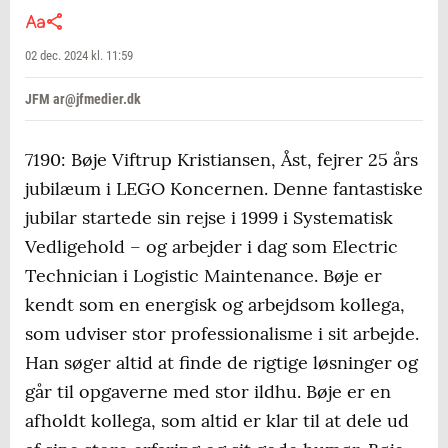
02 dec. 2024 kl. 11:59
JFM ar@jfmedier.dk
7190: Bøje Viftrup Kristiansen, Åst, fejrer 25 års
jubilæum i LEGO Koncernen. Denne fantastiske
jubilar startede sin rejse i 1999 i Systematisk
Vedligehold – og arbejder i dag som Electric
Technician i Logistic Maintenance. Bøje er
kendt som en energisk og arbejdsom kollega,
som udviser stor professionalisme i sit arbejde.
Han søger altid at finde de rigtige løsninger og
går til opgaverne med stor ildhu. Bøje er en
afholdt kollega, som altid er klar til at dele ud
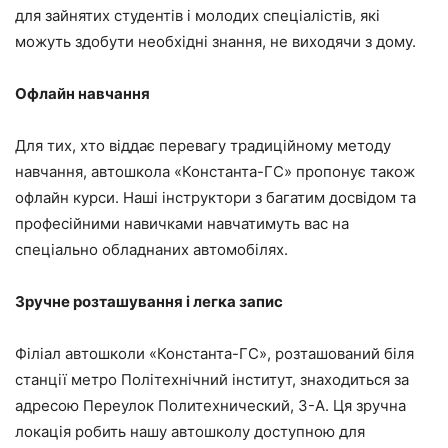
для зайнятих студентів і молодих спеціалістів, які
можуть здобути необхідні знання, не виходячи з дому.
Офлайн навчання
Для тих, хто віддає перевагу традиційному методу
навчання, автошкола «Константа-ГС» пропонує також
офлайн курси. Наші інструктори з багатим досвідом та
професійними навичками навчатимуть вас на
спеціально обладнаних автомобілях.
Зручне розташування і легка запис
Філіал автошколи «Константа-ГС», розташований біля
станції метро Політехнічний інститут, знаходиться за
адресою Переулок Политехнический, 3-А. Ця зручна
локація робить нашу автошколу доступною для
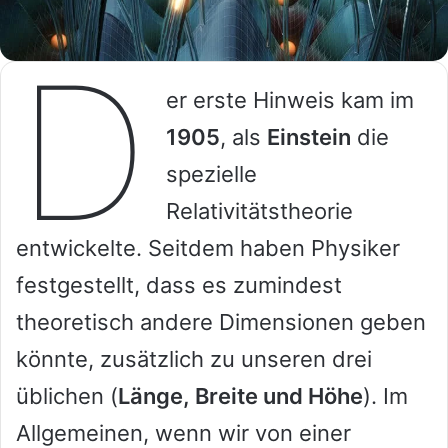
D
er erste Hinweis kam im
1905
, als
Einstein
die
spezielle
Relativitätstheorie
entwickelte. Seitdem haben Physiker
festgestellt, dass es zumindest
theoretisch andere Dimensionen geben
könnte, zusätzlich zu unseren drei
üblichen (
Länge, Breite und Höhe
). Im
Allgemeinen, wenn wir von einer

- [Work required] Copy every record above exactly, leaving out the pictures.

- [Result for this task]
02 dec. 2024 kl. 11:59
JFM ar@jfmedier.dk
7190: Bøje Viftrup Kristiansen, Åst, fejrer 25 års
jubilæum i LEGO Koncernen. Denne fantastiske
jubilar startede sin rejse i 1999 i Systematisk
Vedligehold – og arbejder i dag som Electric
Technician i Logistic Maintenance. Bøje er
kendt som en energisk og arbejdsom kollega,
som udviser stor professionalisme i sit arbejde.
Han søger altid at finde de rigtige løsninger og
går til opgaverne med stor ildhu. Bøje er en
afholdt kollega, som altid er klar til at dele ud
для зайнятих студентів і молодих спеціалістів, які
можуть здобути необхідні знання, не виходячи з дому.
Офлайн навчання
Для тих, хто віддає перевагу традиційному методу
навчання, автошкола «Константа-ГС» пропонує також
офлайн курси. Наші інструктори з багатим досвідом та
професійними навичками навчатимуть вас на
спеціально обладнаних автомобілях.
Зручне розташування і легка запис
Філіал автошколи «Константа-ГС», розташований біля
станції метро Політехнічний інститут, знаходиться за
адресою Переулок Политехнический, 3-А. Ця зручна
локація робить нашу автошколу доступною для
D
er erste Hinweis kam im
1905
, als
Einstein
die
spezielle
Relativitätstheorie
entwickelte. Seitdem haben Physiker
festgestellt, dass es zumindest
theoretisch andere Dimensionen geben
könnte, zusätzlich zu unseren drei
üblichen (
Länge, Breite und Höhe
). Im
Allgemeinen, wenn wir von einer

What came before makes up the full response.